I was housed in solitary two cells down from the victim. I had the opportunity to speak with him for the first time, find out first hand what took place. He also shared with me his history of intellectual disabilities, and mild history of psychiatric illness. He had been adopted at a young age and raised in the foster care system. Our time near each other came to a close after the pressures of solitary confinement pushed this brother to attempt suicide.

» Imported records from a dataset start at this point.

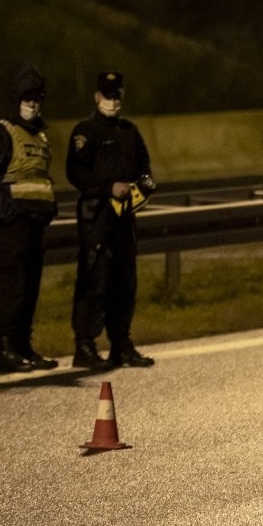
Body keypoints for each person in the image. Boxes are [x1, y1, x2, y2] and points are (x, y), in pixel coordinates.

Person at [0, 64, 60, 373]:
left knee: (30, 287)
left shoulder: (39, 136)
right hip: (12, 226)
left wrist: (48, 208)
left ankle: (24, 347)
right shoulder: (0, 133)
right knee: (12, 288)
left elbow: (39, 178)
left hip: (34, 225)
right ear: (15, 99)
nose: (32, 104)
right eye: (26, 98)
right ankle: (5, 350)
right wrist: (6, 213)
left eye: (37, 98)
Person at [68, 70, 157, 369]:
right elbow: (76, 173)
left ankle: (122, 344)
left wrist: (145, 186)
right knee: (95, 277)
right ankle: (85, 345)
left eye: (118, 95)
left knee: (125, 280)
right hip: (97, 215)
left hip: (124, 216)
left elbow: (144, 168)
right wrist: (109, 188)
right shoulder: (86, 131)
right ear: (97, 97)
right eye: (108, 96)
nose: (114, 101)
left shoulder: (130, 131)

Days later as a result of this incident I was notified by the Ferguson Unit Warden Wheat that I would be reassigned to Administrative Segregation, under trumped up charges of assault on staff with a weapon.
Attempts to appeal the reassignment to Ad-Seg have been hampered by Unit Grievance Officer D. Turner not allowing my appeal of classification to go through.
I have personally reported the unprovoked excessive assaults these same clique of guards have taken part in in the five months I’ve been on Ferguson. There is a culture of unmitigated brutality here and the slightest show of counter-force is excessively punished. Warden Wheat has been made aware of this clique of pigs constantly assaulting people without cause, he has ignored or punished reporters.
Prison is War. Prison is Violence. Administrative Segregation is the highest form of it, where prisoncrats are allowed to hide you and abuse you away from any and all scrutiny. A tool that is used to throw away resisters in the prison battlefield. End RHU!